__To do__
Copy the lines in the entries below verbatim, from the line containing "Kochbesteck" through the line containing "48 von 238 Produkten", including both of those lines.
━━━━━ Dataset records ━━━━━
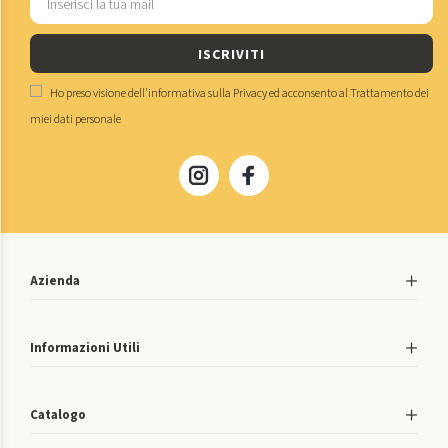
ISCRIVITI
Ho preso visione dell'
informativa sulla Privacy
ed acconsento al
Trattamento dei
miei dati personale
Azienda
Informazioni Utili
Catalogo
━━━━━
━━━━━ Dataset records ━━━━━
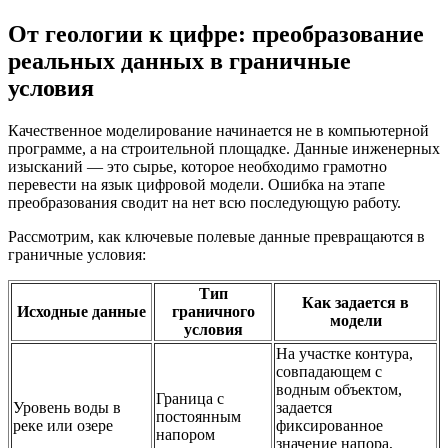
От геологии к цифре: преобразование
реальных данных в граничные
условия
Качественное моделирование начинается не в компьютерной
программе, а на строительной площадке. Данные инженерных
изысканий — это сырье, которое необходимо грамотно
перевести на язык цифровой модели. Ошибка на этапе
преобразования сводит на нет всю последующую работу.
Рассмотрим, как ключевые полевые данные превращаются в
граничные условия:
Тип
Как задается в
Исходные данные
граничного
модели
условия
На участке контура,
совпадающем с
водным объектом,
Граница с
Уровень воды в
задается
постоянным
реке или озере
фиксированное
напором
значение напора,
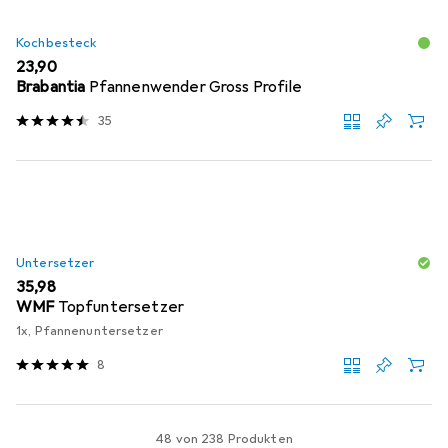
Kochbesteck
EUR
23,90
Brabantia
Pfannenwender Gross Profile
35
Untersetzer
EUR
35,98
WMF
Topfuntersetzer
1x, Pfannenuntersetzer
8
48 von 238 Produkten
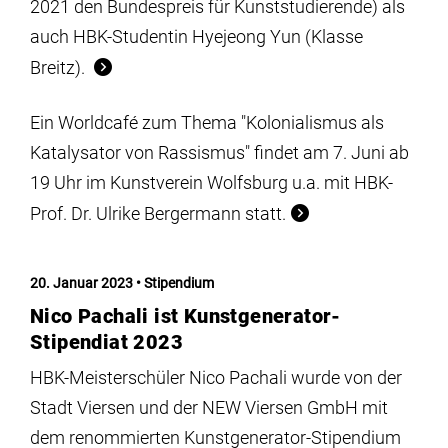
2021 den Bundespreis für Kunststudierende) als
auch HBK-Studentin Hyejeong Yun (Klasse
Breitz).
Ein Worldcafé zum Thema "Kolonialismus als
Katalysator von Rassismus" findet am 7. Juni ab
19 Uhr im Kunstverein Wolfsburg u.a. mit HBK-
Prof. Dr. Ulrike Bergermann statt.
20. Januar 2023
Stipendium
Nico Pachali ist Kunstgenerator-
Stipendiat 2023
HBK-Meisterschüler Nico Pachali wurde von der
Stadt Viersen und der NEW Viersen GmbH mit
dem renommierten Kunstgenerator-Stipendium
━━━━━
__Response to this task__
Kochbesteck
EUR
23,90
Brabantia
Pfannenwender Gross Profile
35
Untersetzer
EUR
35,98
WMF
Topfuntersetzer
1x, Pfannenuntersetzer
8
48 von 238 Produkten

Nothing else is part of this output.